Get the hell out. You don’t belong here. You can’t even mentally afford a membership. You’re not stable. You’re prone to change, fail or give away at any minute. You’re rocky, wobbly, and volatile, you’re playing it close to the line of being deranged, demented, unhinged, and mentally disturbed.
I swear I keep ignoring the signs. I see you coming a mile away. See because even though you believe you’re tiptoeing with all the drama you bring, it’s quite the contrary. You noisy as hell. You’re a vampire, just waiting in the dark to suck the life out people, and leave them for dead. Cause you’re dead. Sure you’re walking around breathing, but you’re dead. You’re no longer alive mentally. You’re cruel, unfeeling, uncaring, cold, lifeless and miserable. That’s not the sad part; the sad part is you don’t even realize it. You just keep waiting for somebody, anybody, to make you come alive again just by walking along side you in your foolishness. Somebody to okay your unacceptable behavior.

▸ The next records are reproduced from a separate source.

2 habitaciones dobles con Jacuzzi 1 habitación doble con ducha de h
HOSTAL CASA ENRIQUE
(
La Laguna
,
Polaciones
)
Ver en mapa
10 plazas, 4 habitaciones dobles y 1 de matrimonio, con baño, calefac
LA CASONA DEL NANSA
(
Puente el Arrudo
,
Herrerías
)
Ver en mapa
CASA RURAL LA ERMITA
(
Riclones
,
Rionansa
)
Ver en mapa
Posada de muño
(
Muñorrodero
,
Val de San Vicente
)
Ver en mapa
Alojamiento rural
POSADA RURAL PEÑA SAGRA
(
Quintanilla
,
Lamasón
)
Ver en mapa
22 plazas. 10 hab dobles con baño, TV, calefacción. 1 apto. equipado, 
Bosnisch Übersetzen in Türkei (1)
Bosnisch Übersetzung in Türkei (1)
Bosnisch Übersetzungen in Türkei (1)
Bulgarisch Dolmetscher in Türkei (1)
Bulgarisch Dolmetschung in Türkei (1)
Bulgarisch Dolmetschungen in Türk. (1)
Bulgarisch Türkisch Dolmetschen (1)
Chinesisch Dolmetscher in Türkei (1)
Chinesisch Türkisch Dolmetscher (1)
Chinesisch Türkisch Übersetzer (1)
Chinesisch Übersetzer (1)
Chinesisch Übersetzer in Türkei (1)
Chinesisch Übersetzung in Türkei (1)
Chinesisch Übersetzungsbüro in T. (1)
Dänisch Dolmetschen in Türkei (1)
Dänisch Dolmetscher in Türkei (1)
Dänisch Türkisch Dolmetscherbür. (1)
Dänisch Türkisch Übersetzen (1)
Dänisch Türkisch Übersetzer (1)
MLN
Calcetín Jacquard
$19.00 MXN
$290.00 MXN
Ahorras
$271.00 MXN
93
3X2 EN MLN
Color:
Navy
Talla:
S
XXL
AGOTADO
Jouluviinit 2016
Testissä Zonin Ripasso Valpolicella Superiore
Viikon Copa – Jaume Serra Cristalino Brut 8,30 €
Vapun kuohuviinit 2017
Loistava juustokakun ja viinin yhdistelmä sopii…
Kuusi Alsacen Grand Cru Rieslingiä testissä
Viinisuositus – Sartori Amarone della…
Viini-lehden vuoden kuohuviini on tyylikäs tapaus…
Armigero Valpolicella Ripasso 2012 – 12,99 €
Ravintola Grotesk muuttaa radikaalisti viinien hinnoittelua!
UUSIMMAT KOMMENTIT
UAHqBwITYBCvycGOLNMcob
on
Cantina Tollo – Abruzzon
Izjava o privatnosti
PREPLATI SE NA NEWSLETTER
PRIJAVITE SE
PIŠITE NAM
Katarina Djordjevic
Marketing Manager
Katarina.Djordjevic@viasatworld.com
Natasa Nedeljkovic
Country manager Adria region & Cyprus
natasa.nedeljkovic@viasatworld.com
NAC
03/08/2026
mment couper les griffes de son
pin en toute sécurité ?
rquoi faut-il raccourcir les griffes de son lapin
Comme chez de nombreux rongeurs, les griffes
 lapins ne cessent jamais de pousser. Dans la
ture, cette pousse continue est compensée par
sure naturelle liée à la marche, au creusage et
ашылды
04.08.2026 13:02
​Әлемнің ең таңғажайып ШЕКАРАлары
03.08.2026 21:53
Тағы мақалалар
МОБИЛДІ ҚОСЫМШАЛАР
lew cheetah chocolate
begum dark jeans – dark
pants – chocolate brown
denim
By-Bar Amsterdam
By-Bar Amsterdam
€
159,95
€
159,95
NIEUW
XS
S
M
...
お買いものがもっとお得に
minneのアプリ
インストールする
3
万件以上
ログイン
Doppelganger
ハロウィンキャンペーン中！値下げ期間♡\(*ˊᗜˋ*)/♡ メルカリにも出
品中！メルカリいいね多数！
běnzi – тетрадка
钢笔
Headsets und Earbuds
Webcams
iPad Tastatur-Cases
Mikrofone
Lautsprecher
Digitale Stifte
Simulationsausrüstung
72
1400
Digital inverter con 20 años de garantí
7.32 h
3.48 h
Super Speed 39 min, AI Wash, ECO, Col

Oh did I mention the foot soldiers that started your journey with you are growing increasingly tired and noncommittal? Why? Because like others before them, who were once advocates of your crap, they too are growing weary from the lack of love and support you are now showing them. They’re almost crawling on all fours from the stench of your attitude. You see because you are the head, the body that is following you in your mess is decaying, and there’s nothing you care to do about it. Your cheerleading squad is slowly dying off. Their moves are weak. Their two-legged stunts, and high flying basket tosses have turned into a mere pitter-patter. Your mask has come off, and you bout an ugly MOFO.
So where does that leave a fool like me? I now again have to press restart on my odometer. I have to push pause and realize that God does not give me my peace to lose it to foolishness. Now I have to go backwards and gather myself so I can move forward. I fell short. I digressed a little from His original plan. I’m grateful He didn’t allow me to drift very far from where He started me. So in no time, I’ll be back up. I will ascend, and once again mount up and rise to the occasion. This is my Public Service Announcement. This is my message. This is me raising my own awareness.